Record extracts:
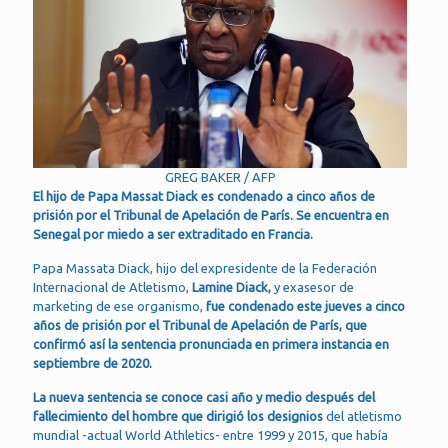
GREG BAKER / AFP
El hijo de Papa Massat Diack es condenado a cinco años de
prisión por el Tribunal de Apelación de París. Se encuentra en
Senegal por miedo a ser extraditado en Francia.
Papa Massata Diack, hijo del expresidente de la Federación
Internacional de Atletismo,
Lamine Diack,
y exasesor de
marketing de ese organismo,
fue condenado este jueves a cinco
años de prisión por el Tribunal de Apelación de París, que
confirmó así la sentencia pronunciada en primera instancia en
septiembre de 2020.
La nueva sentencia se conoce casi año y medio después del
fallecimiento del hombre que dirigió los designios
del atletismo
mundial -actual World Athletics- entre 1999 y 2015, que había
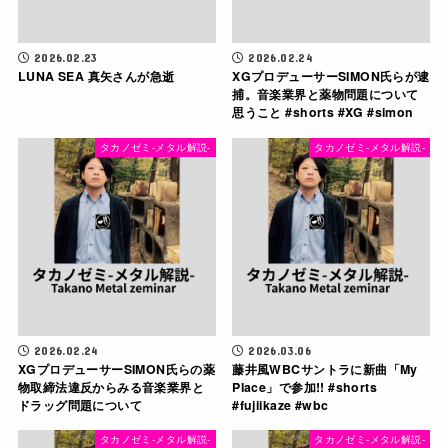
2026.02.23
2026.02.24
LUNA SEA 真矢さんが急逝
XGプロデューサーSIMON氏らが逮
捕。音楽業界と薬物問題について
思うこと #shorts #XG #simon
タカノゼミ-メタル解説-
タカノゼミ-メタル解説-
2026.02.24
2026.03.06
XGプロデューサーSIMON氏らの薬
藤井風WBCサントラに新曲「My
物取締法違反からみる音楽業界と
Place」で参加!! #shorts
ドラッグ問題について
#fujiikaze #wbc
タカノゼミ-メタル解説-
タカノゼミ-メタル解説-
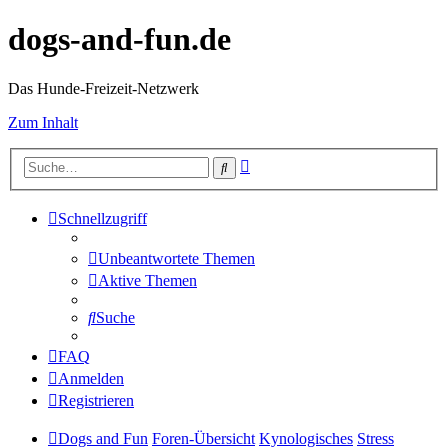
dogs-and-fun.de
Das Hunde-Freizeit-Netzwerk
Zum Inhalt
Erweiterte
Suche
Suche
Schnellzugriff
Unbeantwortete Themen
Aktive Themen
Suche
FAQ
Anmelden
Registrieren
Dogs and Fun
Foren-Übersicht
Kynologisches
Stress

What to produce:
Repeat the records above exactly, leaving out the pictures.

Reply to the task:
GREG BAKER / AFP
El hijo de Papa Massat Diack es condenado a cinco años de
prisión por el Tribunal de Apelación de París. Se encuentra en
Senegal por miedo a ser extraditado en Francia.
Papa Massata Diack, hijo del expresidente de la Federación
Internacional de Atletismo,
Lamine Diack,
y exasesor de
marketing de ese organismo,
fue condenado este jueves a cinco
años de prisión por el Tribunal de Apelación de París, que
confirmó así la sentencia pronunciada en primera instancia en
septiembre de 2020.
La nueva sentencia se conoce casi año y medio después del
fallecimiento del hombre que dirigió los designios
del atletismo
mundial -actual World Athletics- entre 1999 y 2015, que había
2026.02.23
2026.02.24
LUNA SEA 真矢さんが急逝
XGプロデューサーSIMON氏らが逮
捕。音楽業界と薬物問題について
思うこと #shorts #XG #simon
タカノゼミ-メタル解説-
タカノゼミ-メタル解説-
2026.02.24
2026.03.06
XGプロデューサーSIMON氏らの薬
藤井風WBCサントラに新曲「My
物取締法違反からみる音楽業界と
Place」で参加!! #shorts
ドラッグ問題について
#fujiikaze #wbc
タカノゼミ-メタル解説-
タカノゼミ-メタル解説-
dogs-and-fun.de
Das Hunde-Freizeit-Netzwerk
Zum Inhalt
Erweiterte
Suche
Suche
Schnellzugriff
Unbeantwortete Themen
Aktive Themen
Suche
FAQ
Anmelden
Registrieren
Dogs and Fun
Foren-Übersicht
Kynologisches
Stress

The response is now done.